Nobel Laureate Outlines U.S. Challenges in the Middle East

In describing a Middle East ruled by undemocratic governments that violate human rights, Iranian Nobel laureate Shirin Ebadi told a College audience that U.S. foreign policy often contributes to the region’s negative status quo.

Ebadi (left) met with students, including freshmen Quincy Adamo and Jessica Bhullar.

“Many of the undemocratic countries of the Middle East are old allies of the United States,” said Ebadi, a human rights lawyer who won the 2003 Nobel Peace Prize for work on behalf of women and children in Iran.
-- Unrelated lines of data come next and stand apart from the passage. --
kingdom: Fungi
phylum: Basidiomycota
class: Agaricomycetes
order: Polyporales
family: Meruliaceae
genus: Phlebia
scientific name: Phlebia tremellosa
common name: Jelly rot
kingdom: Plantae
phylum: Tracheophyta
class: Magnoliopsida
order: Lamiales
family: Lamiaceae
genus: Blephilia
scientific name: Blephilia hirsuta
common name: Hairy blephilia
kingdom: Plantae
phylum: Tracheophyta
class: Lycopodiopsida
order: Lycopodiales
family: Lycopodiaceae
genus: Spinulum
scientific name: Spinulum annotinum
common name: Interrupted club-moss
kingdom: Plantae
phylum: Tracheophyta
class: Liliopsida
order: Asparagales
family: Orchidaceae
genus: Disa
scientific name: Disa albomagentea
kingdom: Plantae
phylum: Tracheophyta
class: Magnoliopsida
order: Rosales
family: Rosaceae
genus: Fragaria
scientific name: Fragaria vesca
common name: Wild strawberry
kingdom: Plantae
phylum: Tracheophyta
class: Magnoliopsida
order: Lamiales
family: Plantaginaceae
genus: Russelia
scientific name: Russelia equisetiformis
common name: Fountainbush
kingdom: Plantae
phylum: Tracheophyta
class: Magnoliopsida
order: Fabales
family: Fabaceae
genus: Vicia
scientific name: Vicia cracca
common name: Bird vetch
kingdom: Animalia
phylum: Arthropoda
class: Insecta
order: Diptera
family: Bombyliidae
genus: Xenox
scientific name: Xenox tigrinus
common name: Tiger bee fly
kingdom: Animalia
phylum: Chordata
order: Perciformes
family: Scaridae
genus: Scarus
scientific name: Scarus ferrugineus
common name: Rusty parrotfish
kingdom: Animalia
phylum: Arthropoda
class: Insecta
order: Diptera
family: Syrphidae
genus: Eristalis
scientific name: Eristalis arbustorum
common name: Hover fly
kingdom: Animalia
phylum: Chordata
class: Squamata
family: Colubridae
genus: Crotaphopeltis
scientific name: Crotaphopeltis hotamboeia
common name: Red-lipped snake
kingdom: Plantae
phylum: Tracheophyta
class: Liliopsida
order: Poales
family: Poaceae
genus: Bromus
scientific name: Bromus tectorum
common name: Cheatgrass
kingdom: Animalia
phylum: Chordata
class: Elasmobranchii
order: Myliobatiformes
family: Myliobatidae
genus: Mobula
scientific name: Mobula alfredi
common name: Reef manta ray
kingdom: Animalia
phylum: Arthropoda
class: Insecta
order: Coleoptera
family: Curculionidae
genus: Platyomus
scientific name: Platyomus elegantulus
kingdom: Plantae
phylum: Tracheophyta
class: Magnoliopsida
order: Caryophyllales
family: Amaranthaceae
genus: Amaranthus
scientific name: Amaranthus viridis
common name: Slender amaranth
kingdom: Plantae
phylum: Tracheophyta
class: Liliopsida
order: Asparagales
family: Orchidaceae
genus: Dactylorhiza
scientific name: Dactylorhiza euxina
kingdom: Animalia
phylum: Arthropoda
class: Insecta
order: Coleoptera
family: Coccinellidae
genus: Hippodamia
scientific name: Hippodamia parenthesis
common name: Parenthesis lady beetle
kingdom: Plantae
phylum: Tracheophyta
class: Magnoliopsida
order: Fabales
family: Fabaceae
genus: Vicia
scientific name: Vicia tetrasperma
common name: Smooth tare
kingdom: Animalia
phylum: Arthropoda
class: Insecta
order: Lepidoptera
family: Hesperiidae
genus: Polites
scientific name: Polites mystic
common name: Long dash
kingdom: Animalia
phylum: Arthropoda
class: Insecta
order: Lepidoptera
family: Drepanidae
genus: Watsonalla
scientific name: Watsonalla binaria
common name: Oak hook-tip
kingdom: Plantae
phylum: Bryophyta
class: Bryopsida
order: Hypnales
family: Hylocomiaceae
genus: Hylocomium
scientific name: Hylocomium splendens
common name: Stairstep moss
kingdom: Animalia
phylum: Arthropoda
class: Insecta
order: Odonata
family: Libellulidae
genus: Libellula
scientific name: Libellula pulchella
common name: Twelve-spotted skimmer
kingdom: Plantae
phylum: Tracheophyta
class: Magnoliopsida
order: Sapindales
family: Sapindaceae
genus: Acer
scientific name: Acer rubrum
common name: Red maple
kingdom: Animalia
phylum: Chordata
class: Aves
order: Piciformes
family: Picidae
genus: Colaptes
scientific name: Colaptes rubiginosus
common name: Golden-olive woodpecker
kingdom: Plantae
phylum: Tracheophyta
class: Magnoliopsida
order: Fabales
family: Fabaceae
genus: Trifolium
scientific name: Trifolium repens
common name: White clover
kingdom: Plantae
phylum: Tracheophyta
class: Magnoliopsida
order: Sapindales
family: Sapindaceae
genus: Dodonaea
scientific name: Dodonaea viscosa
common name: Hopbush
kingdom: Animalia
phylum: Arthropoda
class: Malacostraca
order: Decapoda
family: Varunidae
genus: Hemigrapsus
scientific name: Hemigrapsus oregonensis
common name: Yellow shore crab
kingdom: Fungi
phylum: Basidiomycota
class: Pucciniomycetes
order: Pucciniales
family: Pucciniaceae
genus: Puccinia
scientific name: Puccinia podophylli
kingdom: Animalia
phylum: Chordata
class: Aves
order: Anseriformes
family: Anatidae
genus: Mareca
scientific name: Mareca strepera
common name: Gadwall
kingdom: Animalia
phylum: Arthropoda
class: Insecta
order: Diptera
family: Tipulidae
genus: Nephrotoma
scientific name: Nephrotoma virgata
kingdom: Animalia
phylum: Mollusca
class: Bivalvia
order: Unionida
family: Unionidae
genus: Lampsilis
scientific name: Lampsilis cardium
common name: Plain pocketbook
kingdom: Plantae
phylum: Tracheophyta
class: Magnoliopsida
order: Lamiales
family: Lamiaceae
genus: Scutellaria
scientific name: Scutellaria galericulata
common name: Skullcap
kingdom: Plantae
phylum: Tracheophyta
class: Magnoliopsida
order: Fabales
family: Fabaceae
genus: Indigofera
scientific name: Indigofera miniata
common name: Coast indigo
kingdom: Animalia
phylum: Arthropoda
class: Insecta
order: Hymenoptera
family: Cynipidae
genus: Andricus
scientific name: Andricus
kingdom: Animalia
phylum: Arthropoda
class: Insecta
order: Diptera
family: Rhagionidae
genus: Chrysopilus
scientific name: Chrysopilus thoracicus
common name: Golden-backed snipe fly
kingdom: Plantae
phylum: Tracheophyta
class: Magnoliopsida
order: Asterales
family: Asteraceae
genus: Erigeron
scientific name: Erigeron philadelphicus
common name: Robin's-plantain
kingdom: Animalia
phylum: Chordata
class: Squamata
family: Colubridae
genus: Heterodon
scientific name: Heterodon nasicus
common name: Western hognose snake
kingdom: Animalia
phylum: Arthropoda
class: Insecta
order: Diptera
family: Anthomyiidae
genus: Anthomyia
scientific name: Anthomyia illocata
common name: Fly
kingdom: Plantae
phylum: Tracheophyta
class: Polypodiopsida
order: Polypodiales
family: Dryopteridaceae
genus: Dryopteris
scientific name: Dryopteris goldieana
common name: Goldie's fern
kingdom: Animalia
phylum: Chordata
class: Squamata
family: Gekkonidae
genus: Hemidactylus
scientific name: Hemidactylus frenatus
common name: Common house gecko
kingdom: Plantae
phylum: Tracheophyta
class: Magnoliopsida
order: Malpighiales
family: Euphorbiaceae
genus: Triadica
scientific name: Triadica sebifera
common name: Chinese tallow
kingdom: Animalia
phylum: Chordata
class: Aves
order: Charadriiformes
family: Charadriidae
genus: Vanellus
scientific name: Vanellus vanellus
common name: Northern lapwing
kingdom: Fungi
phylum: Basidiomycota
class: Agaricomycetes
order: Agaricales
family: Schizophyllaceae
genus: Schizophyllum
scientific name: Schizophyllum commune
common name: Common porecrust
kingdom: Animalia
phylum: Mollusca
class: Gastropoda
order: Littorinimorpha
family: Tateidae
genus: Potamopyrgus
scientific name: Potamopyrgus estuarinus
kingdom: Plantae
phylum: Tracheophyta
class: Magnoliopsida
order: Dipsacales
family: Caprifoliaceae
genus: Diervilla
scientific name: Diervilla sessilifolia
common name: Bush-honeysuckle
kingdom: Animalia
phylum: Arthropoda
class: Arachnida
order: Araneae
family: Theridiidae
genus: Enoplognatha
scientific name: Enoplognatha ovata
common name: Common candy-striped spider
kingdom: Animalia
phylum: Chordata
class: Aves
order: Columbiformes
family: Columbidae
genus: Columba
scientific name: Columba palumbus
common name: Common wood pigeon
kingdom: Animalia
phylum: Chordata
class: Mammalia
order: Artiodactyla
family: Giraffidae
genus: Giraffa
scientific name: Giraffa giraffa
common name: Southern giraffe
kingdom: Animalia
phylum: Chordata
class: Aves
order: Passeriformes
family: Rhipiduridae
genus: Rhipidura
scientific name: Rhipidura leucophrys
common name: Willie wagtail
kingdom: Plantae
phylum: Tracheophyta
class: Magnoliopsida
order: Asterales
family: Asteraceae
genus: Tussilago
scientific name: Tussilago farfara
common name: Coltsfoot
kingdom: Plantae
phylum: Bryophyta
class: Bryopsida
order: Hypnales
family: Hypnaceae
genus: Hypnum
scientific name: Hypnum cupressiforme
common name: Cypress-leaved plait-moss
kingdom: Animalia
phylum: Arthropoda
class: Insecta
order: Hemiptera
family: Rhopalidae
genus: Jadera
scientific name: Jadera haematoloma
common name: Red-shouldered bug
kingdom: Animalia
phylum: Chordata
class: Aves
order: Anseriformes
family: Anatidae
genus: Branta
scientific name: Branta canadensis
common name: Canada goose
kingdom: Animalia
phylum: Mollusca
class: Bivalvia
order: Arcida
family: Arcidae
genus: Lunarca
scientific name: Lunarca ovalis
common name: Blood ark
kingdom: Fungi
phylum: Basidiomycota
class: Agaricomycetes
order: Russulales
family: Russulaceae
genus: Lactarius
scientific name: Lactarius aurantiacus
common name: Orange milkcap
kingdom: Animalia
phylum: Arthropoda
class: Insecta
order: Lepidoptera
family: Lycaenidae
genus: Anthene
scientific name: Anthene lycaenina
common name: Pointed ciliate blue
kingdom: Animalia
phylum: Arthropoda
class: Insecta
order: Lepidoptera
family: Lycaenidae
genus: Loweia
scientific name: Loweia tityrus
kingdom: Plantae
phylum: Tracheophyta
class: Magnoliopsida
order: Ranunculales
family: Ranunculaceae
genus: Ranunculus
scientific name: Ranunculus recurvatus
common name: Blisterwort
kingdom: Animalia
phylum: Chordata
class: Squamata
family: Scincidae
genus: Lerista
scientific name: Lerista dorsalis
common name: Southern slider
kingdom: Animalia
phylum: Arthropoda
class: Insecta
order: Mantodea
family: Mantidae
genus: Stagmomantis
Ebadi’s Oct. 14 speech in the Soda Center was delivered in Farsi and translated into English by SMC political science instructor Banafsheh Keynoush.

Ebadi challenged a central tenet of recent U.S. Middle East policy: the notion that democracy can be promoted through military means. She said the approach has failed in Iraq and is bound to fail in other countries.

“Democracy is not a gift to be given out to a nation. Democracy cannot be dropped through cluster bombs over nations,” she said. “Democracy is a historical process that must mature.”

The first Muslim woman to win a Nobel Peace Prize, Ebadi noted that women’s organizations contribute significantly to progressive reforms throughout the Middle East.

“The role of women in promoting peace and democracy in the region is arguably more important than the role played by men because of their influence over their children in teaching the benefits of human rights for future generations.”

Ebadi continues to work in Tehran, where she represents women and religious minorities in cases against the government. She said Iranians want to fix problems in the country, but insisted that change needs to come from the Iranian people and not through a U.S. invasion.

“We love Iran and will not allow Iran to be attacked or bombarded. We will not allow it to turn into a second Iraq.”